Edenia
Edenia

Reputation: 2528

Scaling with cairo causes painted image to appear on a different position

I have a pretty simple setup: Everything happens within overridden "draw" method of a GtkDrawingArea placed inside a viewport in a scrolled window. The drawing area size is 1000000x1000000. It draws a pixbuf centered at the center of the drawing area with:

cairo_set_source_surface(cr, pixbufSurface, xPos, yPos); // middle center

cairo_pattern_set_filter(cairo_get_source(cr), CAIRO_FILTER_FAST);

cairo_paint_with_alpha(cr, transp);

The problem is that I have to use cairo_scale() to simply scale the drawn pixbuf, while still keeping it at the same position, but it moves it very far away instead. The scaling is by virtue of a scaleFactor variable. I suspect that I'll have to move the transformation matrix and I brute-forced some values:

  1. cairo_translate(cr, -500000, -500000); which works if scaleFactor is 2
  2. cairo_translate(cr, -1500000, -1500000); which works if scaleFactor is 4

but I have no idea how the numbers are correlated to each other.

Upvotes: 0

Views: 635

Answers (3)

Simon Christian
Simon Christian

Reputation: 1

N.B. If you are rendering several images in the same cairo context, some of which are scaled, remember to save and restore the cr before and after each scaled image or the scaling changes will hang around for the subsequent images drawn after the scaled image. Took me a while to work that one out...

        cairo_save (cr);
        
        ...

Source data
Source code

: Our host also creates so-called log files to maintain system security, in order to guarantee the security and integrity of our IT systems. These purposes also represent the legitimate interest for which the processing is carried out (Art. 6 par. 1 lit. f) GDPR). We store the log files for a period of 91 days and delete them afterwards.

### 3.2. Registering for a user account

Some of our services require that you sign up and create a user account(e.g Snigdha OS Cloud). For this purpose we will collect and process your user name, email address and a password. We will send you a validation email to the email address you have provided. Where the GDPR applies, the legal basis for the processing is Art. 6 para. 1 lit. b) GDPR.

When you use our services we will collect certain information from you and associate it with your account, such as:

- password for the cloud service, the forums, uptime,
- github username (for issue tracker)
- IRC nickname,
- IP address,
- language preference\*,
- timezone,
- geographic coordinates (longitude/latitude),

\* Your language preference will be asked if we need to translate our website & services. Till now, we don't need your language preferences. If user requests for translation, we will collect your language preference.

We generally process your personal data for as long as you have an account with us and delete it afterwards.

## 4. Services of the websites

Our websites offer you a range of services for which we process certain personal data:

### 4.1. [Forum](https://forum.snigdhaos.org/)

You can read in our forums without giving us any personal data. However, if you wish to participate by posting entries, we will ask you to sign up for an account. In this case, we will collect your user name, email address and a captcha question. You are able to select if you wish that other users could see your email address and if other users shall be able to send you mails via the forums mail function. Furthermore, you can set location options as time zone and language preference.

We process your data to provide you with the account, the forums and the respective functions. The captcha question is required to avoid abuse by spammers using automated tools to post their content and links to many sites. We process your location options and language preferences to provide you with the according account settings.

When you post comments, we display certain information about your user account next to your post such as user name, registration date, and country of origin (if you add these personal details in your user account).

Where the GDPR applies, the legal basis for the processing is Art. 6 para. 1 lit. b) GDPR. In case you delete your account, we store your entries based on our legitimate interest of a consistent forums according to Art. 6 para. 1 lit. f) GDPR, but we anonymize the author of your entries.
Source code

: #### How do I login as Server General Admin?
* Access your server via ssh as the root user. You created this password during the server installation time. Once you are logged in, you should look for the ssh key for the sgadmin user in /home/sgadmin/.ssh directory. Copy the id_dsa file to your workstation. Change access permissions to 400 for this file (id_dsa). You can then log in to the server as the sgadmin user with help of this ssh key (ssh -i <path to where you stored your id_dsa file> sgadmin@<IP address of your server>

→ Study questions
- a) From the post about scaling with cairo, extract the stretch from "cairo_paint_with_alpha(cr, transp);" through "Answers (3)".
- b) In the post about scaling with cairo, what is the size of the drawing area?
- c) Carry on the post about scaling with cairo from where it stops.
None of this work depends on the source data.

→ Answers per task
- a)
cairo_paint_with_alpha(cr, transp);

The problem is that I have to use cairo_scale() to simply scale the drawn pixbuf, while still keeping it at the same position, but it moves it very far away instead. The scaling is by virtue of a scaleFactor variable. I suspect that I'll have to move the transformation matrix and I brute-forced some values:

  1. cairo_translate(cr, -500000, -500000); which works if scaleFactor is 2
  2. cairo_translate(cr, -1500000, -1500000); which works if scaleFactor is 4

but I have no idea how the numbers are correlated to each other.

Upvotes: 0

Views: 635

Answers (3)

- b) The drawing area is 1000000x1000000.

- c)
        cairo_restore (cr);

Upvotes: 0

Edenia
Edenia

Reputation: 2528

Basically what Gnoom said with a few additions:

  1. Perform cairo_scale(cr, z, z) before drawing pixbufs
  2. For every pixbuf being drawn, add cairo_translate(cr, (xpos*(1-z)/z), (ypos*(1-z)/z)); prior to rendering
  3. After rendering cairo_translate(cr, -(xpos*(1-z)/z), -(ypos*(1-z)/z));

Upvotes: 0

Gnoom
Gnoom

Reputation: 193

If you're at position (x,y) first, and scale with z, then afterwards you're at (zx, zy).

You're at the center, so at (500000, 500000), so if you scale with 2, you'll end up at (1000000, 1000000) and if you scale with 4, you'll end up at (2000000,2000000)

So you can transform back afterwards with ((1-z) * 500000, (1-z) * 500000)

cairo_scale(cr, scaleFactor, scaleFactor); 
cairo_translate(cr, 500000 * (1-scaleFactor), 500000 * (1-scaleFactor));

You can also transform first with (-500000, - 500000), then scale, and then transform back with (500000, 500000), but that only works in certain cases.

cairo_translate(cr, -500000, -500000);
cairo_scale(cr, scaleFactor, scaleFactor); 
cairo_translate(cr, 500000, 500000);

Just check if any of that works, or if you encounter other problems.